> _課題_: 口蓋裂患者の言語治療に関する抜粋本文のうち、"口蓋の再手術の適応があったも"から"障をきたすことなどであった."までを、その両方を含めて一字一句そのまま書き写してください。

> _抜粋本文_:

----

熊本機能病院言語治療室において,1984年5月から1989年1月までの4年9カ月間に言語評価および治療を行った159例の口蓋裂患者のうち,中学生以上の31例について治療方針,治療内容,治療結果を示し,治療上の問題点となった要因について検討した.
対象の内訳は,中学生7例,高校生6例,大学生3例,社会人15例,性別は男性18例,女性13例,年齢は12歳11カ月から62歳11カ月であった.
口蓋の再手術の適応があったものが10例,再手術と構音訓練の適応があったものが9例,構音訓練の適応があったものが5例,計24例(77%)に言語改善のための治療の適応があった.
治療適応24例中実際に治療が行われたのは12例(50%)であり,治療実施率は高いとはいえなかった.
治療の結果言語に改善がみられたのは10例(42%)であり,小学校低学年で構音訓練を終了する揚合と比較して改善率は低かった.
治療の実施率が低かったのは,治療を希望しなかった,あるいは中断によるものがあったからである・その要因は,言語障害に対する認識が希薄であること,通院のための時間がかかり過ぎ仕事・学業の遂行に支障をきたすことなどであった.
低年齢期に正常言語を獲得するためには,ことばに対する正しい認識を持つことが必要であり,そのためには初回手術後手術担当者から言語担当者へのスムーズな連携治療の必要性が示唆された.
言語の経過観察や構音訓練を終了するにあたっては,上顎・歯列の矯正や成長に伴う口腔形態の変化が鼻咽腔閉鎖機能や構音に影響する可能性があること,訓練終了の判定時期が早すぎると習得した正常構音に崩れを生じる可能性があることなどを考慮して,慎重に時期を決定することの必要性が示唆された.

----

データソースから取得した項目
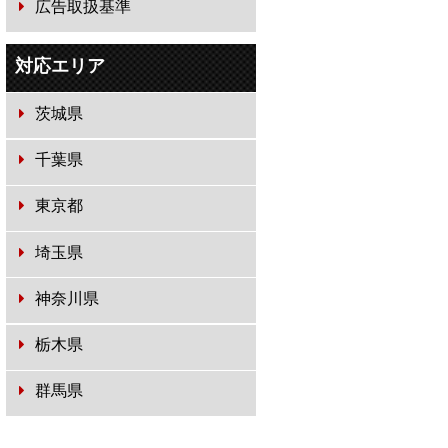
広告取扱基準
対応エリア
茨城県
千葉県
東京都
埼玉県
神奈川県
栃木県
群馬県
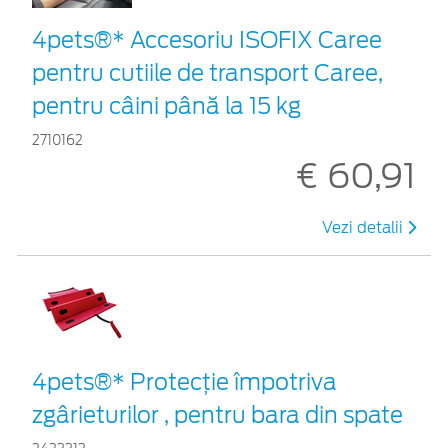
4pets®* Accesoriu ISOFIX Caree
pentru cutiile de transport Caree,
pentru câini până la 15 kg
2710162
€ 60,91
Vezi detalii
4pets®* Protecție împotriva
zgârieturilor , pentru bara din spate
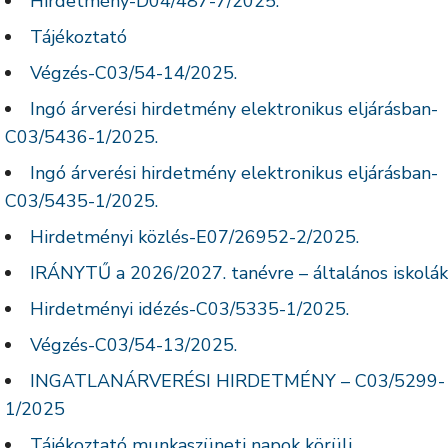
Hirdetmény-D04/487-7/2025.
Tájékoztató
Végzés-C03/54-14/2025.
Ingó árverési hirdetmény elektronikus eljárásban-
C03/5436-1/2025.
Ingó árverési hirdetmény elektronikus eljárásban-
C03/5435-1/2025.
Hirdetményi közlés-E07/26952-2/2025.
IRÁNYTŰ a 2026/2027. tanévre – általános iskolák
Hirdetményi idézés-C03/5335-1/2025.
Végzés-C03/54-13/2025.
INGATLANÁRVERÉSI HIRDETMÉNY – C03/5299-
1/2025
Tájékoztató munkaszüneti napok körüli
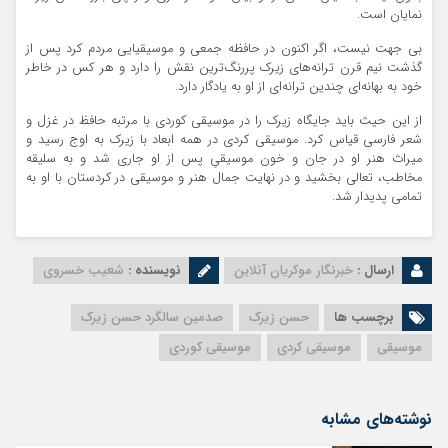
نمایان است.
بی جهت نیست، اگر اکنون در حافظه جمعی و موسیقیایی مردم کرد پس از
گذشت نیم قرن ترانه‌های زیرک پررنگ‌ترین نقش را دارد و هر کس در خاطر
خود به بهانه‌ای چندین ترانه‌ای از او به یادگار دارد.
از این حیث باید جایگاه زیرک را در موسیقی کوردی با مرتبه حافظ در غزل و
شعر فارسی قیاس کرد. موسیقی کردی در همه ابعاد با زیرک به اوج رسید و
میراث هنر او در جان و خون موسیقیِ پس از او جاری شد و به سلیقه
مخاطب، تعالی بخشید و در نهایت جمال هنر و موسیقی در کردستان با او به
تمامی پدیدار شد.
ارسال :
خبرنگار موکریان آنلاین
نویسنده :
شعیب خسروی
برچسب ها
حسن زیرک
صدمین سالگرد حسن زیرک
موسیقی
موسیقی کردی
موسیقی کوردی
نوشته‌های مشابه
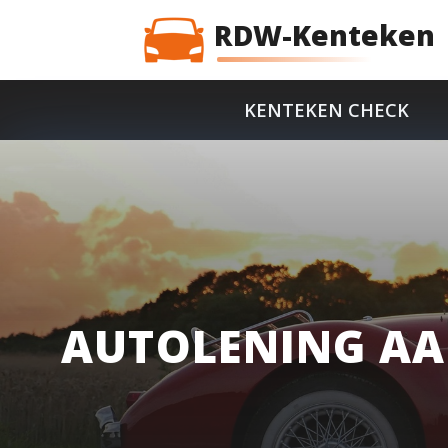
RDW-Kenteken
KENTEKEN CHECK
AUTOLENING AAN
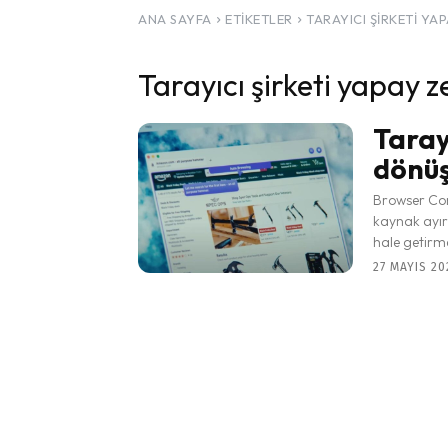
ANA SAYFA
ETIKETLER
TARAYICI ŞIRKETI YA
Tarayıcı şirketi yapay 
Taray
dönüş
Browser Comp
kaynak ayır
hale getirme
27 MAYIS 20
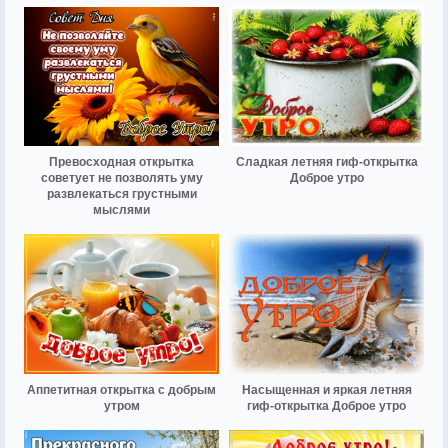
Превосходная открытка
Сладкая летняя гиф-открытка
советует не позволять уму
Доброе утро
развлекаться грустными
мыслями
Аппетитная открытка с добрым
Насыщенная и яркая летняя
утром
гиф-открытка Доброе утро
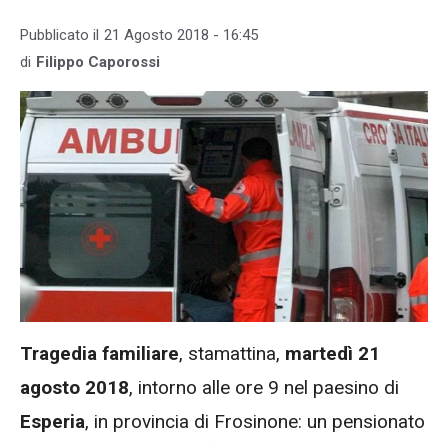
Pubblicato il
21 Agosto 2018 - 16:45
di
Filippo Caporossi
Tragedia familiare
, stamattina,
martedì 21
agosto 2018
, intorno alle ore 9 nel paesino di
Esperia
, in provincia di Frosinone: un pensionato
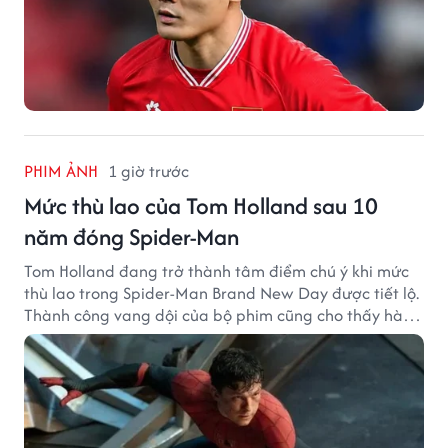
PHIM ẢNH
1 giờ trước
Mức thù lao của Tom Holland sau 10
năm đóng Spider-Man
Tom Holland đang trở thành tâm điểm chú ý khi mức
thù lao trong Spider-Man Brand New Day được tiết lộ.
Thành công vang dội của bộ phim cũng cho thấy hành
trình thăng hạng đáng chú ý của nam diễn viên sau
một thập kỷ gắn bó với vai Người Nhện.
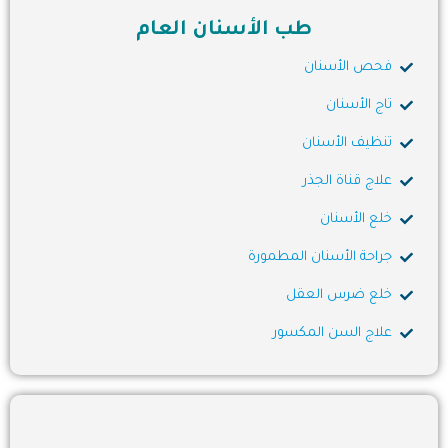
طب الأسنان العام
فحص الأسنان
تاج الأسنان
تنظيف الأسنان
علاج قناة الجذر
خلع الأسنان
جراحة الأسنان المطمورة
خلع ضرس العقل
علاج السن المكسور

----

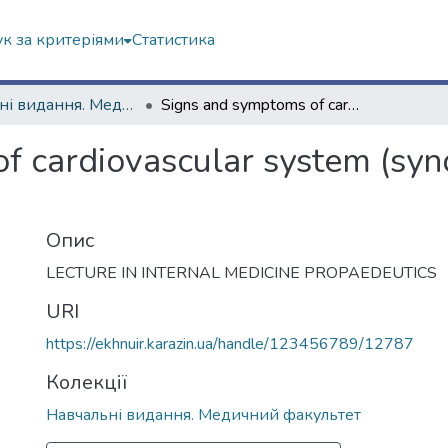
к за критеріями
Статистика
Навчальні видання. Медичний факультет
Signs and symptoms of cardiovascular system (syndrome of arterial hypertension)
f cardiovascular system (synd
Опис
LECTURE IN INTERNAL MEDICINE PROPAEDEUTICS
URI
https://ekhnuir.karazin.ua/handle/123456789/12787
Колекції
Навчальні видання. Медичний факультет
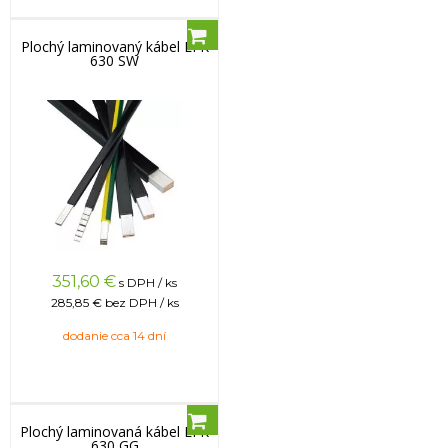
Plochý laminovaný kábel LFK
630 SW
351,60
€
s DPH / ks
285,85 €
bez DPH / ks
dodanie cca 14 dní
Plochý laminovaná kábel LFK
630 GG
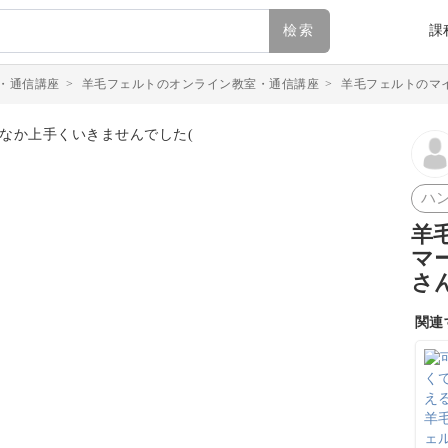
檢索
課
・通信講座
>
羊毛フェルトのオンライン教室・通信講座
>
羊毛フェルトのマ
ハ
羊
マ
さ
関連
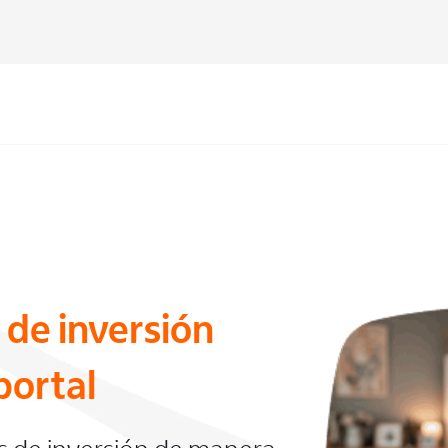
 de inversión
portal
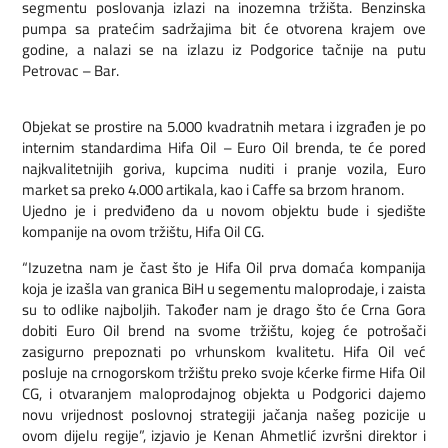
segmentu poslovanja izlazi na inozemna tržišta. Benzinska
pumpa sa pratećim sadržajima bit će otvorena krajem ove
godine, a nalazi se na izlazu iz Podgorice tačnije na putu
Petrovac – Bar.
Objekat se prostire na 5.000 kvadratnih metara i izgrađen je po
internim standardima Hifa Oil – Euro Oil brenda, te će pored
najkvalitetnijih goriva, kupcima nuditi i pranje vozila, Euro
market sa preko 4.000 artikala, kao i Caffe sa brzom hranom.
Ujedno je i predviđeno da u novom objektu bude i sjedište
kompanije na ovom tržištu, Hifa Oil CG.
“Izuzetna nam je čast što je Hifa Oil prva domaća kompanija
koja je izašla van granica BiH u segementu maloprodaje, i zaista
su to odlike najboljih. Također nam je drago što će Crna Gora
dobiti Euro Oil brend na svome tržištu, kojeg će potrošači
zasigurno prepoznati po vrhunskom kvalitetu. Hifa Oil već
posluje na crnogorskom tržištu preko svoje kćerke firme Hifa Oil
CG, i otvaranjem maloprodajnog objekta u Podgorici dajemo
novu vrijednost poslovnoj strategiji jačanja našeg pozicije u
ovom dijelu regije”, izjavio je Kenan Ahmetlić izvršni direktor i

----

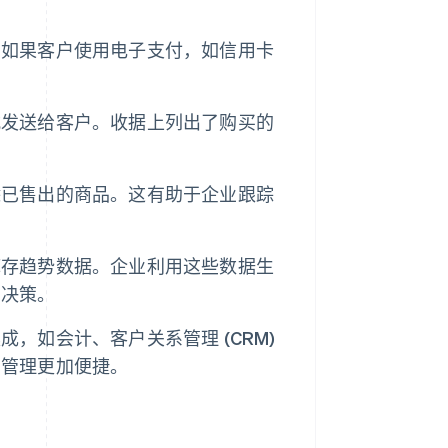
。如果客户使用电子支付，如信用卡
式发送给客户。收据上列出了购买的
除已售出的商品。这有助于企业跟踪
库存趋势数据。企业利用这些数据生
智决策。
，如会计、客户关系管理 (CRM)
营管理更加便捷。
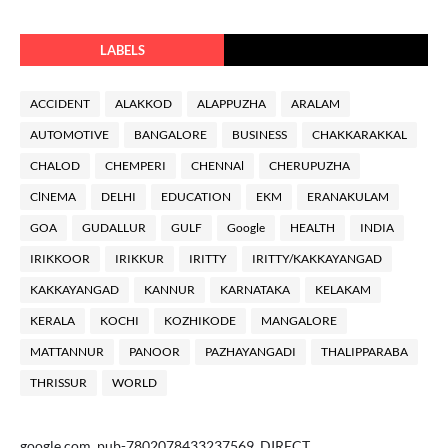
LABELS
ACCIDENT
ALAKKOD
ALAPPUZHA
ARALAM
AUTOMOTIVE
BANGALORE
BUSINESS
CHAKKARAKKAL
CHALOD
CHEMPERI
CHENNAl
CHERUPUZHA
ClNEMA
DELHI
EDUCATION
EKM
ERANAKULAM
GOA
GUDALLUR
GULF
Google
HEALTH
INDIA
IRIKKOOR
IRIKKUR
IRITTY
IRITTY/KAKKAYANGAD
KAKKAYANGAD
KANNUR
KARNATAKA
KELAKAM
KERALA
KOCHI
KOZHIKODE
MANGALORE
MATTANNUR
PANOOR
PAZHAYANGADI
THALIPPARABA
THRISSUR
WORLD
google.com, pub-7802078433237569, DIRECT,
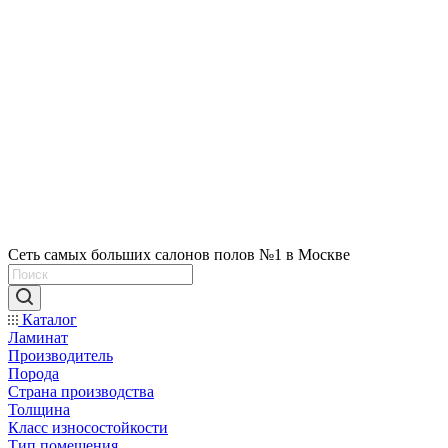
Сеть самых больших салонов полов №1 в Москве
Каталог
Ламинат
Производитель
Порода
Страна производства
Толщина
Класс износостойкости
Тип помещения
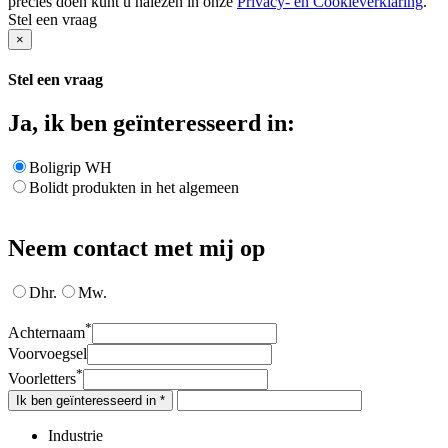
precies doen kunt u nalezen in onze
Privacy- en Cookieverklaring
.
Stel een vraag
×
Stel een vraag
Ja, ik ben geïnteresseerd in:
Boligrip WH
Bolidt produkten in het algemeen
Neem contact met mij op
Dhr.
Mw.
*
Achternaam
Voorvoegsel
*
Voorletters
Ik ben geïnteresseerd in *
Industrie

----

> _解答_:
口蓋の再手術の適応があったものが10例,再手術と構音訓練の適応があったものが9例,構音訓練の適応があったものが5例,計24例(77%)に言語改善のための治療の適応があった.
治療適応24例中実際に治療が行われたのは12例(50%)であり,治療実施率は高いとはいえなかった.
治療の結果言語に改善がみられたのは10例(42%)であり,小学校低学年で構音訓練を終了する揚合と比較して改善率は低かった.
治療の実施率が低かったのは,治療を希望しなかった,あるいは中断によるものがあったからである・その要因は,言語障害に対する認識が希薄であること,通院のための時間がかかり過ぎ仕事・学業の遂行に支障をきたすことなどであった.